This task requires every entry to be set down again exactly.

═══ Records supplied

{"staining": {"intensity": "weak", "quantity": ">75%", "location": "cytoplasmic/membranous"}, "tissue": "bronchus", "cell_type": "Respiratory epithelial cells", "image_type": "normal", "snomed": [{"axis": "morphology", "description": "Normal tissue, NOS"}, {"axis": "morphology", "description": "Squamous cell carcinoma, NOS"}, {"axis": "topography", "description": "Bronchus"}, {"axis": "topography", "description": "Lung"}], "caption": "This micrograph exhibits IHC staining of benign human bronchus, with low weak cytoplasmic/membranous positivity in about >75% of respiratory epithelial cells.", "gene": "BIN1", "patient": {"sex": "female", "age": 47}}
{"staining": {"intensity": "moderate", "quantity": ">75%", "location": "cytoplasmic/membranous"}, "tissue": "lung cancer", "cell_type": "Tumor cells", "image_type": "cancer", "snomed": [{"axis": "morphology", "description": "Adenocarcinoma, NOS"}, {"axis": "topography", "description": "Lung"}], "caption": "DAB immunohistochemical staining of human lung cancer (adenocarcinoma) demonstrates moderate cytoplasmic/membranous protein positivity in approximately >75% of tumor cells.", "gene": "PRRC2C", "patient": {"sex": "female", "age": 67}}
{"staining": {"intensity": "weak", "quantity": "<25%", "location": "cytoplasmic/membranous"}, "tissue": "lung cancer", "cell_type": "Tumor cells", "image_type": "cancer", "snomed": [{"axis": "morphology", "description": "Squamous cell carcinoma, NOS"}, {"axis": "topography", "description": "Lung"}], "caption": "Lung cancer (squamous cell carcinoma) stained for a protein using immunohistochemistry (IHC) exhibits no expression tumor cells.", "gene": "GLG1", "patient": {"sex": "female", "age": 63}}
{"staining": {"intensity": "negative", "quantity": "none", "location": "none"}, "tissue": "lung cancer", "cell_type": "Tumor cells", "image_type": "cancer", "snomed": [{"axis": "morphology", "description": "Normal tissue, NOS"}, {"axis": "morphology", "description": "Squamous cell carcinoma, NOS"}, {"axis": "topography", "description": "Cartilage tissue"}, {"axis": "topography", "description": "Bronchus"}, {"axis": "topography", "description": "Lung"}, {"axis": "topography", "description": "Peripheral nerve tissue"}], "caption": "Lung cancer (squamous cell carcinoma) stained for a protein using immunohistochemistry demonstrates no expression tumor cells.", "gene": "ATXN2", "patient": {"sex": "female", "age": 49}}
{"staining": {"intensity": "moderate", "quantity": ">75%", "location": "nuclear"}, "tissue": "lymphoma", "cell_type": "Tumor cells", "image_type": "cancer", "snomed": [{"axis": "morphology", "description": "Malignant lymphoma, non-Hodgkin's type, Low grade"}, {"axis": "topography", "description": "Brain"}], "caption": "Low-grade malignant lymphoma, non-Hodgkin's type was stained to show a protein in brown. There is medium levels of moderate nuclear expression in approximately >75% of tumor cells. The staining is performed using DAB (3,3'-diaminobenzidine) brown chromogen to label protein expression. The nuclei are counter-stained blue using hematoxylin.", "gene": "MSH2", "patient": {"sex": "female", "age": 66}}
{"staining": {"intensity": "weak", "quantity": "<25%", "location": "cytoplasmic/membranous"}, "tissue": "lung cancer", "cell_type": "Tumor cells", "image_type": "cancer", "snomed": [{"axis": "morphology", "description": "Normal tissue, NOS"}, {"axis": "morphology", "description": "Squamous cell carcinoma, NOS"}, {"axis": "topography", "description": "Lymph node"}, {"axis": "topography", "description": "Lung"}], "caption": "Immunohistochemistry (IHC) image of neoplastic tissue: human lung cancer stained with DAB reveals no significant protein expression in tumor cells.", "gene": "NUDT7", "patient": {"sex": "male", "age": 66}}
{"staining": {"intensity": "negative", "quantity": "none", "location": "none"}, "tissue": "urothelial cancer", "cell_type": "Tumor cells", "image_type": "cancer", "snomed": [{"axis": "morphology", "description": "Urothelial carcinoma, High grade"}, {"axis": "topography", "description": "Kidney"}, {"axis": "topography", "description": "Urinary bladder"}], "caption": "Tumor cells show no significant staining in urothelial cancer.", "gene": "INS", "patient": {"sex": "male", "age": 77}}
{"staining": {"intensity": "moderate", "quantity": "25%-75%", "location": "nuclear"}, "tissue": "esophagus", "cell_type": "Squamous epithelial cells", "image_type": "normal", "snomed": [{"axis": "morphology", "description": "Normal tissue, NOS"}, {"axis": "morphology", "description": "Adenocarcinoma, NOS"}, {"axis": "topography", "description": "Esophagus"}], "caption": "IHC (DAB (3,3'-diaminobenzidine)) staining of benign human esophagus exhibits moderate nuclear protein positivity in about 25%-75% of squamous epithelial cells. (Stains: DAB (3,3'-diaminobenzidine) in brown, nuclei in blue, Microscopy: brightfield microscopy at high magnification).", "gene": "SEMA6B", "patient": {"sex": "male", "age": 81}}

══════

**Answer space:**
{"staining": {"intensity": "weak", "quantity": ">75%", "location": "cytoplasmic/membranous"}, "tissue": "bronchus", "cell_type": "Respiratory epithelial cells", "image_type": "normal", "snomed": [{"axis": "morphology", "description": "Normal tissue, NOS"}, {"axis": "morphology", "description": "Squamous cell carcinoma, NOS"}, {"axis": "topography", "description": "Bronchus"}, {"axis": "topography", "description": "Lung"}], "caption": "This micrograph exhibits IHC staining of benign human bronchus, with low weak cytoplasmic/membranous positivity in about >75% of respiratory epithelial cells.", "gene": "BIN1", "patient": {"sex": "female", "age": 47}}
{"staining": {"intensity": "moderate", "quantity": ">75%", "location": "cytoplasmic/membranous"}, "tissue": "lung cancer", "cell_type": "Tumor cells", "image_type": "cancer", "snomed": [{"axis": "morphology", "description": "Adenocarcinoma, NOS"}, {"axis": "topography", "description": "Lung"}], "caption": "DAB immunohistochemical staining of human lung cancer (adenocarcinoma) demonstrates moderate cytoplasmic/membranous protein positivity in approximately >75% of tumor cells.", "gene": "PRRC2C", "patient": {"sex": "female", "age": 67}}
{"staining": {"intensity": "weak", "quantity": "<25%", "location": "cytoplasmic/membranous"}, "tissue": "lung cancer", "cell_type": "Tumor cells", "image_type": "cancer", "snomed": [{"axis": "morphology", "description": "Squamous cell carcinoma, NOS"}, {"axis": "topography", "description": "Lung"}], "caption": "Lung cancer (squamous cell carcinoma) stained for a protein using immunohistochemistry (IHC) exhibits no expression tumor cells.", "gene": "GLG1", "patient": {"sex": "female", "age": 63}}
{"staining": {"intensity": "negative", "quantity": "none", "location": "none"}, "tissue": "lung cancer", "cell_type": "Tumor cells", "image_type": "cancer", "snomed": [{"axis": "morphology", "description": "Normal tissue, NOS"}, {"axis": "morphology", "description": "Squamous cell carcinoma, NOS"}, {"axis": "topography", "description": "Cartilage tissue"}, {"axis": "topography", "description": "Bronchus"}, {"axis": "topography", "description": "Lung"}, {"axis": "topography", "description": "Peripheral nerve tissue"}], "caption": "Lung cancer (squamous cell carcinoma) stained for a protein using immunohistochemistry demonstrates no expression tumor cells.", "gene": "ATXN2", "patient": {"sex": "female", "age": 49}}
{"staining": {"intensity": "moderate", "quantity": ">75%", "location": "nuclear"}, "tissue": "lymphoma", "cell_type": "Tumor cells", "image_type": "cancer", "snomed": [{"axis": "morphology", "description": "Malignant lymphoma, non-Hodgkin's type, Low grade"}, {"axis": "topography", "description": "Brain"}], "caption": "Low-grade malignant lymphoma, non-Hodgkin's type was stained to show a protein in brown. There is medium levels of moderate nuclear expression in approximately >75% of tumor cells. The staining is performed using DAB (3,3'-diaminobenzidine) brown chromogen to label protein expression. The nuclei are counter-stained blue using hematoxylin.", "gene": "MSH2", "patient": {"sex": "female", "age": 66}}
{"staining": {"intensity": "weak", "quantity": "<25%", "location": "cytoplasmic/membranous"}, "tissue": "lung cancer", "cell_type": "Tumor cells", "image_type": "cancer", "snomed": [{"axis": "morphology", "description": "Normal tissue, NOS"}, {"axis": "morphology", "description": "Squamous cell carcinoma, NOS"}, {"axis": "topography", "description": "Lymph node"}, {"axis": "topography", "description": "Lung"}], "caption": "Immunohistochemistry (IHC) image of neoplastic tissue: human lung cancer stained with DAB reveals no significant protein expression in tumor cells.", "gene": "NUDT7", "patient": {"sex": "male", "age": 66}}
{"staining": {"intensity": "negative", "quantity": "none", "location": "none"}, "tissue": "urothelial cancer", "cell_type": "Tumor cells", "image_type": "cancer", "snomed": [{"axis": "morphology", "description": "Urothelial carcinoma, High grade"}, {"axis": "topography", "description": "Kidney"}, {"axis": "topography", "description": "Urinary bladder"}], "caption": "Tumor cells show no significant staining in urothelial cancer.", "gene": "INS", "patient": {"sex": "male", "age": 77}}
{"staining": {"intensity": "moderate", "quantity": "25%-75%", "location": "nuclear"}, "tissue": "esophagus", "cell_type": "Squamous epithelial cells", "image_type": "normal", "snomed": [{"axis": "morphology", "description": "Normal tissue, NOS"}, {"axis": "morphology", "description": "Adenocarcinoma, NOS"}, {"axis": "topography", "description": "Esophagus"}], "caption": "IHC (DAB (3,3'-diaminobenzidine)) staining of benign human esophagus exhibits moderate nuclear protein positivity in about 25%-75% of squamous epithelial cells. (Stains: DAB (3,3'-diaminobenzidine) in brown, nuclei in blue, Microscopy: brightfield microscopy at high magnification).", "gene": "SEMA6B", "patient": {"sex": "male", "age": 81}}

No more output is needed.